2. After the order was pronounced, the petitioners attempted to assault and manhandle Mr Mohd. Yasin Malik, Assistant Controller of Examination outside the court room.

While dismissing the writ petition, the learned Single Judge took a serious view of the conduct of the petitioners. Such a conduct prima facie appears to coerce authorities into submission and obstruct the administration of justice. He concluded as under:

"it is a matter of regret that petitioners, being educated youth should have taken law into their own hands with a view to strike terror in the minds of authorities or to influence the functioning of this Court. It will be a sad day if the litigating parties are given licence to pressurise and browbeat the authorities and the courts which have the consequence of impeding the course of justice.

Such actions require to be curbed for the sake of upholding the majesty of law."

3. On this, a rule was issued against the petitioners requiring them to show cause why they should not be punished for the contempt of court. As regards petitioner 2 Ajay Razdan, a non-bailable warrant was issued which was to be executed by the DIG, Jammu Range. However, the warrant was not executed and the police pleaded helplessness which conduct came for consideration. Some of the petitioners appeared before the Court while Ramesh Kumar Bhat and Romesh Trakroo did not appear. So much so, nonbailable warrants had to be issued against them. In view of the passage of one year from the date of impugned order dated 8-12-1993, fresh warrants were directed to be issued and executed by SSP concerned against Ramesh Kumar Bhat and Romesh Trakroo.

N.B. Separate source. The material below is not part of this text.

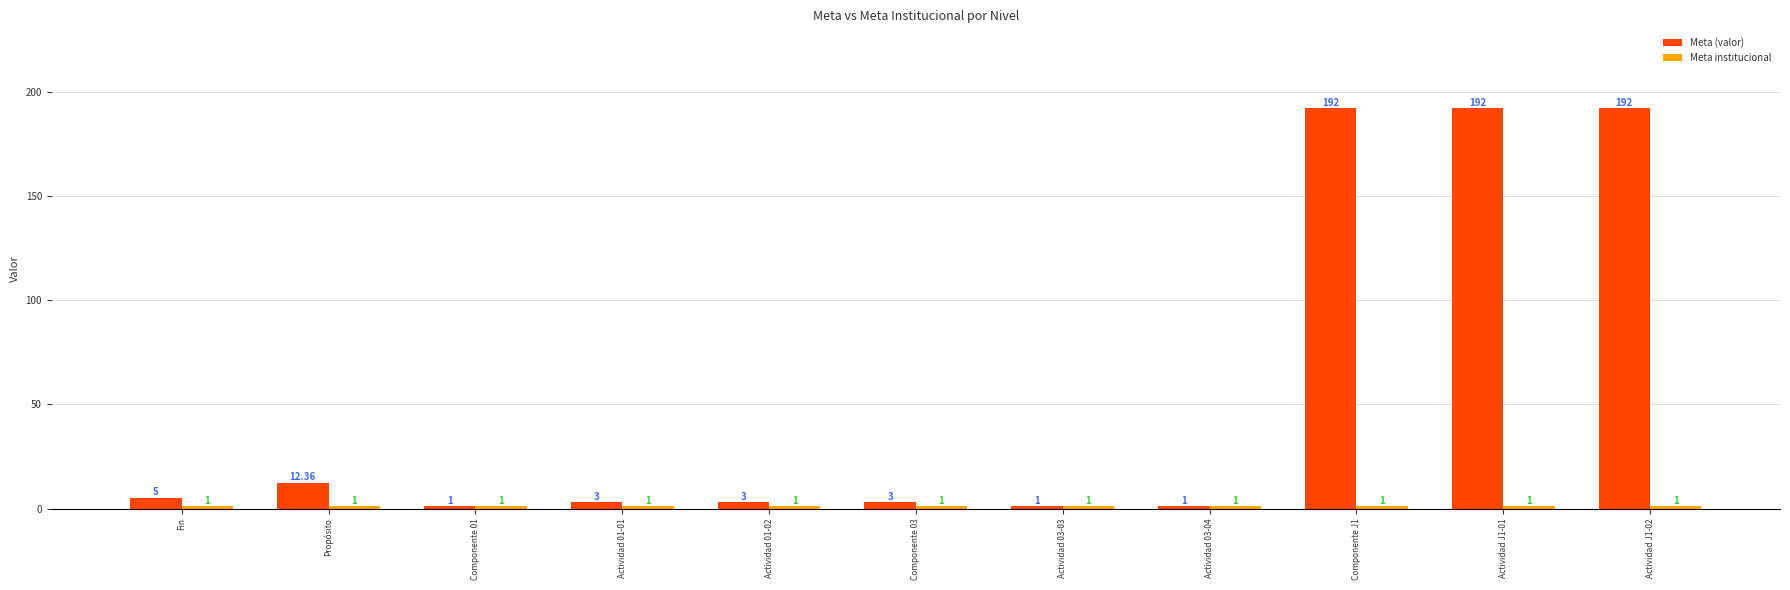

At how many categories does at least one series exceed 166?

3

4. It is argued on behalf of the learned counsel for the petitioners that neither of them was responsible for the alleged manhandling of the Assistant 761 Controller of Examination, Mohd. Yasin Malik. Even otherwise, concerning a matter which took place outside the court, they cannot be held responsible. Therefore, the errant students punished in this manner, may not be warranted in the circumstances of the case.

5. The impugned order dated 8-12-1993 states as follows "Two contemners, namely : Ramesh Kumar Bhat and Romesh Trakroo have been successfully evading the process of this Court for the last about one year. The SSP Jammu was directed to execute the nonbailable warrants against them by an order dated 3-12-1992. On his failure to do so he was ordered to remain present before this Court vide order dated 10-3-1993 for 30-3-1993.

contemners to be executed by the SSP concerned and shall remain valid till the same are executed."

6. Contempt is essentially a matter for the court concerned. Such a jurisdiction is vested in the court in order that the majesty of law can be upheld. If any interference is made or sought to be made in the course of justice, the court must take a serious view of the same. As to what exactly happened on 15-7-1992 is a matter which will have to be correctly ascertained and law must be allowed to take its course. For students to circumvent orders of court cannot be tolerated. Therefore, we cannot interfere.

However, we would direct the petitioners to appear before the High Court and tender their unconditional apology without pleading any technicality. In such a case, the court may take a sympathetic view and pass such orders as it may deem fit. Subject to these observations, the present SLP is disposed of.